Pobierz ten pakiet w systemie Mac OS X i rozpakuj plik. Następnie bierzesz [pamięć USB->pamięć USB] i formatujesz ją jako wolumin MS-DOS z jedną partycją. Cały folder „Drivers” (folder, a nie tylko zawarte w nim pliki!) jest następnie przeciągany na tę pamięć, a plik „AutoUnattend.xml” jest również umieszczany w głównym katalogu pamięci USB.
Windows 7 jest następnie instalowany za pomocą Asystenta Boot Camp i jednocześnie pozostawiasz pamięć USB w porcie USB, który znajduje się bezpośrednio w iMacu. Spowoduje to użycie i zainstalowanie sterowników i powinno naprawić czarny ekran podczas uruchamiania systemu Windows.

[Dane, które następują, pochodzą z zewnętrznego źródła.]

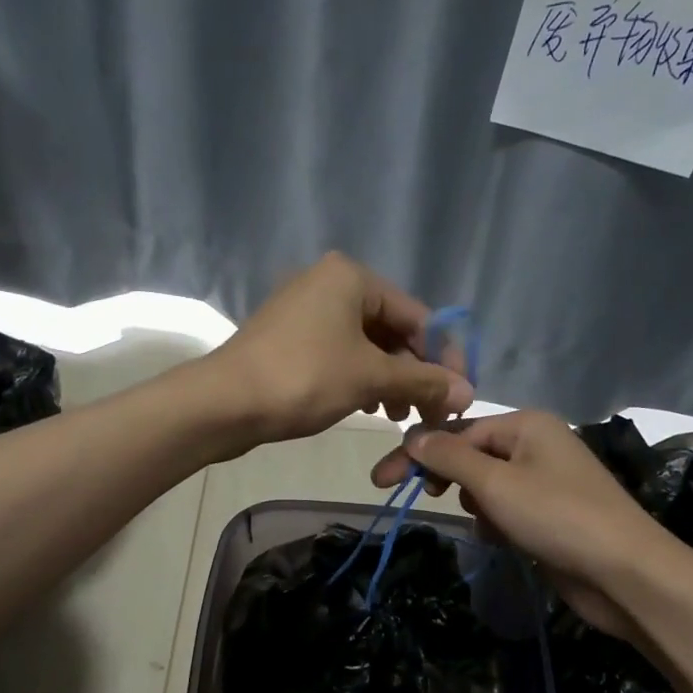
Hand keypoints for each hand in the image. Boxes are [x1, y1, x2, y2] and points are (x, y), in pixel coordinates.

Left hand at [207, 253, 472, 445]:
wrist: (224, 403)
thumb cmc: (304, 379)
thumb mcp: (371, 378)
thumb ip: (423, 382)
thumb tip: (468, 393)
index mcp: (351, 277)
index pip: (417, 315)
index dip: (443, 358)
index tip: (457, 395)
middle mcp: (328, 282)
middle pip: (391, 329)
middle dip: (412, 372)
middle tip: (424, 412)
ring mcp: (304, 308)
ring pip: (365, 344)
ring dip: (388, 380)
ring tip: (395, 416)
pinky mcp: (288, 336)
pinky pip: (338, 352)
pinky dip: (358, 377)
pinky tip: (366, 406)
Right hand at [372, 411, 686, 640]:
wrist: (626, 574)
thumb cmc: (557, 517)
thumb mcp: (495, 483)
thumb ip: (449, 457)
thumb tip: (412, 435)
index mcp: (526, 425)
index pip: (456, 432)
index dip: (418, 455)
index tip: (381, 481)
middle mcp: (537, 444)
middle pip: (472, 455)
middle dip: (449, 478)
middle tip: (425, 499)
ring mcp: (547, 480)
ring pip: (488, 485)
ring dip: (478, 505)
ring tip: (490, 526)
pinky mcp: (551, 514)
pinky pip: (508, 508)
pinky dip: (498, 522)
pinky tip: (505, 540)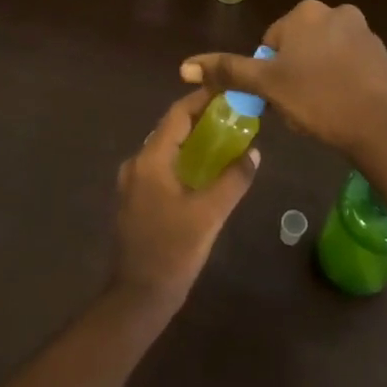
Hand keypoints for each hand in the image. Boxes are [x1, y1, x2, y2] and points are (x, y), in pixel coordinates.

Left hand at [111, 90, 260, 308]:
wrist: (138, 297)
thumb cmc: (172, 252)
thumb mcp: (209, 214)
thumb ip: (233, 180)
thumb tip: (253, 153)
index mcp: (150, 161)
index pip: (177, 115)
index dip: (202, 99)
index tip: (229, 90)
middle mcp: (136, 164)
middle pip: (171, 130)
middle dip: (202, 119)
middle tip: (235, 115)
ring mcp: (133, 184)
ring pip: (167, 150)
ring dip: (194, 141)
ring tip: (226, 138)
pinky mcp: (136, 200)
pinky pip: (163, 168)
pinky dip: (185, 161)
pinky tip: (207, 171)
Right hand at [180, 0, 386, 156]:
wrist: (382, 125)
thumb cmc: (318, 99)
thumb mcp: (267, 86)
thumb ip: (228, 71)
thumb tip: (184, 66)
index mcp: (306, 12)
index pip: (271, 42)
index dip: (268, 73)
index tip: (277, 97)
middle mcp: (337, 12)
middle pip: (298, 47)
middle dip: (293, 74)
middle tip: (296, 106)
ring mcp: (365, 32)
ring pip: (324, 57)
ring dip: (316, 78)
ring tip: (320, 110)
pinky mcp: (383, 55)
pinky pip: (350, 66)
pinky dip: (342, 83)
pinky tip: (343, 107)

Jens prowadzi bloga od 2012 roku. Pełni rolę Sir Apfelot dla swoich czytelników i pomaga im w problemach natury technicznej. W wolnych chwilach jeździ na elektrycznych monocyklach, robi zdjęcia (najlepiej iPhonem oczywiście), wspina się po górach Hesji lub wędruje z rodziną. Jego artykuły dotyczą produktów Apple, nowości ze świata dronów czy rozwiązań aktualnych błędów.